Valenzuela kasih contoh lain, yang kali ini agak lucu:
"Sebelum ada jam weker, kamu bisa sewa orang yang dateng ke rumahmu, tepat waktu yang kamu mau, dan lemparin batu ke jendelamu," kata Valenzuela. "Itu pekerjaan. Mau apa lagi kalau kamu nggak punya keluarga dekat dan butuh bangun pagi?"
Di Inggris dan Irlandia abad ke-19, orang-orang ini disebut "knocker-uppers." Mereka ngetuk jendela pake tongkat panjang atau nembak kacang ke jendela buat bangunin pekerja. Begitu jam weker ditemuin, ya udah, orang-orang pake jam weker aja. Kayak AI sekarang yang ngetuk-ngetuk jendela Hollywood, tren yang Valenzuela langsung terlibat, reaksi industrinya campur aduk—meskipun orang diam-diam pake juga.
"Ini kayak rahasia kotor, karena baik Runway atau, ya, dia punya saingan dikit," kata Michael Burns, wakil ketua Lionsgate di panggung AIFF, sambil nunjuk Valenzuela. "Kami yakin alat ini dipake sama semua orang yang nggak ngomong kalo mereka pake."
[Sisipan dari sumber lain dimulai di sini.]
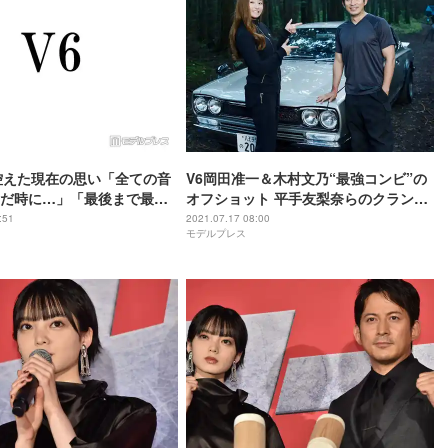
控えた現在の思い「全ての音
V6岡田准一＆木村文乃“最強コンビ”の
だ時に…」「最後まで最善
オフショット 平手友梨奈らのクランク
アップ写真初公開＜ザ・ファブル 殺さ
:51
2021.07.17 08:00
モデルプレス
ない殺し屋＞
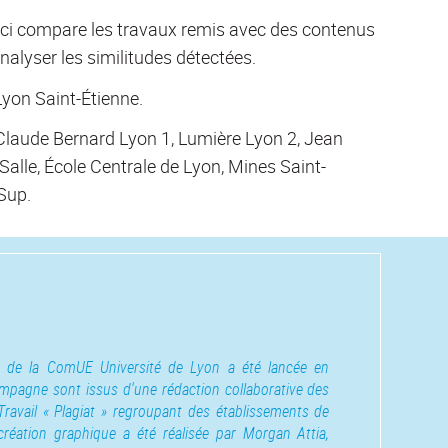
lui-ci compare les travaux remis avec des contenus
analyser les similitudes détectées.
 Lyon Saint-Étienne.
 Claude Bernard Lyon 1, Lumière Lyon 2, Jean
lle, École Centrale de Lyon, Mines Saint-
Sup.
t de la ComUE Université de Lyon a été lancée en
ampagne sont issus d'une rédaction collaborative des
avail « Plagiat » regroupant des établissements de
 création graphique a été réalisée par Morgan Attia,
Germanidis dari Runway bilang ada tiga fase evolusi seni teknologi: bikin teknologinya bekerja, niru bentuk seni yang udah ada, lalu bikin bentuk unik. Kita baru mulai "masuk fase ketiga dengan, kayak, model generatif generatif," katanya. Tentu bukan berarti semuanya harus AI—buat Adler, seniman yang karyanya berkembang berkat AI, jelas banget kalo beberapa hal (kayak gambar surealis dan konsep filosofis) cocok banget sama AI, sementara yang lain (kayak interaksi manusia kompleks) nggak.
"Aku liat [AI] sebagai alat, tapi aku belum yakin ini genre baru," kata Adler. "Ada hal yang bisa kubuat pake kamera tapi nggak bisa pake AI, dan sebaliknya—hal yang bisa kubuat pake AI tapi nggak bisa pake kamera."
Itu sendiri fenomena luar biasa yang bikin orang seneng sekaligus takut, yang Runway dan saingan AI videonya udah picu di dunia seni, media, dan hiburan. Tapi buat pendiri Runway, hasil sebenarnya dari visi AI mereka, kalau berhasil, bakal jauh lebih dari sekadar di layar—akan jadi sesuatu yang spektakuler, imersif, dan mungkin nggak bakal dikenali.